--- DATASET ---

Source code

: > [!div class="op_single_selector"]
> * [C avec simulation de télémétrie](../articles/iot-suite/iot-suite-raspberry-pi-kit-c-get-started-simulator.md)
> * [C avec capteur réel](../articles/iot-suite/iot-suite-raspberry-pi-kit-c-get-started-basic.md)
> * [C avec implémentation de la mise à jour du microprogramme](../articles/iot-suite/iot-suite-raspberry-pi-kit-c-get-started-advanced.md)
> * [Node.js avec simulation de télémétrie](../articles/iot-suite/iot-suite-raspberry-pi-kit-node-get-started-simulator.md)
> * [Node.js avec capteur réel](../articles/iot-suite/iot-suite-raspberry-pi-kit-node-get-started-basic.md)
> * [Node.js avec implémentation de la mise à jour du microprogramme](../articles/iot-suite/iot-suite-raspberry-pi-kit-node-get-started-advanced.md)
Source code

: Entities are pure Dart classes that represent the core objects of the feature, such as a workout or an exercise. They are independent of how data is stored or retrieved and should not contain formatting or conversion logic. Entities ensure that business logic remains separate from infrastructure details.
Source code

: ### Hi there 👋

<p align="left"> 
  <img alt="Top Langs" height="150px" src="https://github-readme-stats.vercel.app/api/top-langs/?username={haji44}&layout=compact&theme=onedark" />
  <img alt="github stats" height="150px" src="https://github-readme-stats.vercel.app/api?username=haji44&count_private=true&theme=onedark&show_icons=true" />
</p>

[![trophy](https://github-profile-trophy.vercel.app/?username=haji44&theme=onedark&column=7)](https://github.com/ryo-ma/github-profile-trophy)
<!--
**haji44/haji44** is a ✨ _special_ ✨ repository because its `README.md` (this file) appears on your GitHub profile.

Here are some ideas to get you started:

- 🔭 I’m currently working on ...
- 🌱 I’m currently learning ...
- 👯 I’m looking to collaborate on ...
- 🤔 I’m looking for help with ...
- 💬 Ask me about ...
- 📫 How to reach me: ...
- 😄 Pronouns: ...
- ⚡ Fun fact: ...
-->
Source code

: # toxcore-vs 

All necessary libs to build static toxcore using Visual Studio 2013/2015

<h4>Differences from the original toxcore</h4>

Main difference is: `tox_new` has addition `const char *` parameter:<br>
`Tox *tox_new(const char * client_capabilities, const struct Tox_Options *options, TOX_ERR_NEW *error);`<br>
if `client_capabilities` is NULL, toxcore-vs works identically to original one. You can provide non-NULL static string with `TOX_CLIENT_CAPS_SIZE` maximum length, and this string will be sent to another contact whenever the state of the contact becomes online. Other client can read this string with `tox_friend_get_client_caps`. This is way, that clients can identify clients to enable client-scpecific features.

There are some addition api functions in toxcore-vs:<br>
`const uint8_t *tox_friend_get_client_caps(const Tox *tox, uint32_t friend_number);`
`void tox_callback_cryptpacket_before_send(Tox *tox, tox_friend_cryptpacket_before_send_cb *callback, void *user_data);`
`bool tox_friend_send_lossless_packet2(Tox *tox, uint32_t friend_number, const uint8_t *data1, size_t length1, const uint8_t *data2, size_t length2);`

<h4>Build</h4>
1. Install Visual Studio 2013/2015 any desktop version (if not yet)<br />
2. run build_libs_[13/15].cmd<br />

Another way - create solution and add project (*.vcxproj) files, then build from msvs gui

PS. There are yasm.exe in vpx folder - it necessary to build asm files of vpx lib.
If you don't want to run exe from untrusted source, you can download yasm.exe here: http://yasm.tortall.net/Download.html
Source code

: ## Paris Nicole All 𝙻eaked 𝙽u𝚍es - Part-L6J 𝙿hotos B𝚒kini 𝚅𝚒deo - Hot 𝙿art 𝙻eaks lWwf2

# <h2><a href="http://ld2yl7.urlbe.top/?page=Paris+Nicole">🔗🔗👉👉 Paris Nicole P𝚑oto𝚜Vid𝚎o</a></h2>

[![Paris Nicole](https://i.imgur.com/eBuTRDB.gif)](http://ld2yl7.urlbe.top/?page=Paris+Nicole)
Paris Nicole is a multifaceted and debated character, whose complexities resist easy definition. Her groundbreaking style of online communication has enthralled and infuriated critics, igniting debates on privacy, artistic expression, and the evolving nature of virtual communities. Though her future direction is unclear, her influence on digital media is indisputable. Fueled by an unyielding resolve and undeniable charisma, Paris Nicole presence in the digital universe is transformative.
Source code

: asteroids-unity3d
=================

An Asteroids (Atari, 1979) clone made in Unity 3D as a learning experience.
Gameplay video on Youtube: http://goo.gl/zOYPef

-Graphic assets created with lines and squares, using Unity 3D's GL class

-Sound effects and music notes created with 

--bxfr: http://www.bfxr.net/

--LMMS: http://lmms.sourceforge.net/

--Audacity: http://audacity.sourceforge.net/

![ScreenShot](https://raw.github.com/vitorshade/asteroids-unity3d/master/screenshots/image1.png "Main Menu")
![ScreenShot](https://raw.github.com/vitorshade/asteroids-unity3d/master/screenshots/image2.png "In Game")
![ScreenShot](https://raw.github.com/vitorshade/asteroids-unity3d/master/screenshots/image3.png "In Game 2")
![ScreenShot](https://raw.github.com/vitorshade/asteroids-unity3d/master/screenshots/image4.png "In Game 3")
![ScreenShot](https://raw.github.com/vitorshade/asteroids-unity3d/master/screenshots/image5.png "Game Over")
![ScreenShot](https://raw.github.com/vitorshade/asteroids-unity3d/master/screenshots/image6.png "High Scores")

---

**TASK**
Locate each line in the rows above that contains the word "looking", and copy those lines.

**RESULT BELOW**
- 👯 I’m looking to collaborate on ...
- 🤔 I’m looking for help with ...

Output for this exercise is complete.